▶ WHAT IS REQUIRED: Below are records; count the lines that contain "hand" and give only the total.

SUPPLIED DATA START

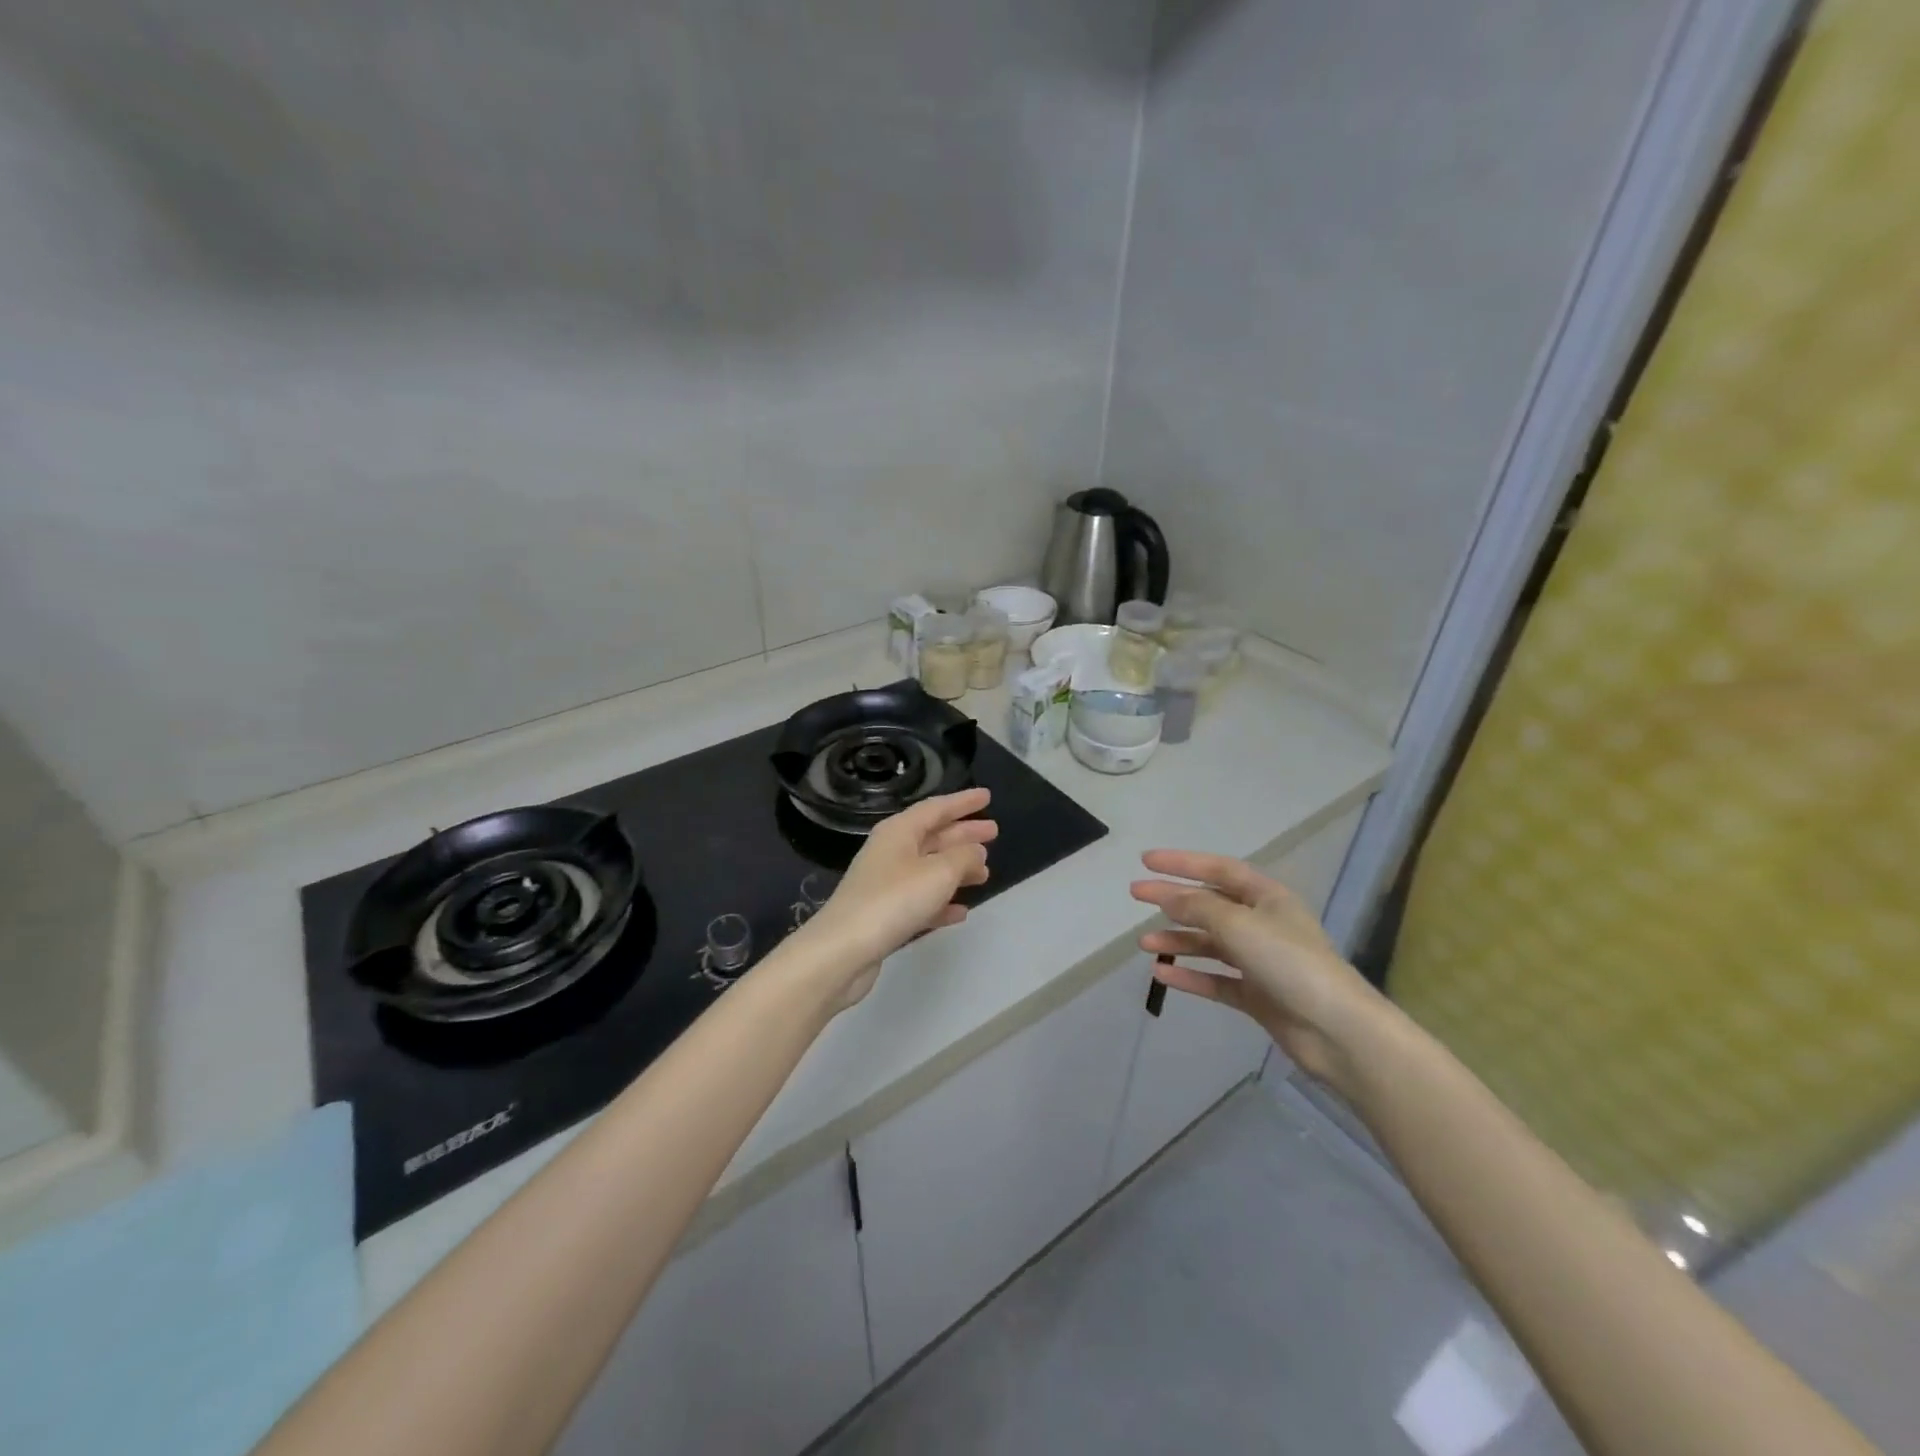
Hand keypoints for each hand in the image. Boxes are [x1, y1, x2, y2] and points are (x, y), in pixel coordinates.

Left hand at [800, 789, 995, 1010]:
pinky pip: (921, 900)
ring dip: (957, 869)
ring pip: (929, 868)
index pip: (936, 808)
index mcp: (899, 832)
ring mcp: (886, 884)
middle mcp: (890, 852)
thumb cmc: (894, 900)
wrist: (844, 950)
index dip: (962, 802)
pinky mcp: (885, 915)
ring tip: (985, 873)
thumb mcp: (938, 872)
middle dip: (963, 834)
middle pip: (933, 836)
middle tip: (994, 832)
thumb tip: (975, 851)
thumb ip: (963, 857)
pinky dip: (942, 902)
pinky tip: (961, 911)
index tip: (987, 797)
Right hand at [1130, 849, 1388, 1097]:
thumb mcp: (1238, 925)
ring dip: (1178, 941)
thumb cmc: (1290, 963)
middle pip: (1210, 905)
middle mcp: (1263, 924)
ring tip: (1144, 944)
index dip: (1182, 862)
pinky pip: (1216, 979)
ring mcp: (1260, 961)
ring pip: (1210, 944)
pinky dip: (1191, 975)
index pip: (1218, 870)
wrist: (1336, 1031)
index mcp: (1267, 897)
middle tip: (1135, 896)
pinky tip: (1163, 975)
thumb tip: (1166, 895)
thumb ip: (1197, 907)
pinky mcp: (1257, 995)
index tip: (1146, 861)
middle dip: (1172, 899)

SUPPLIED DATA END

▶ WRITTEN SOLUTION: 3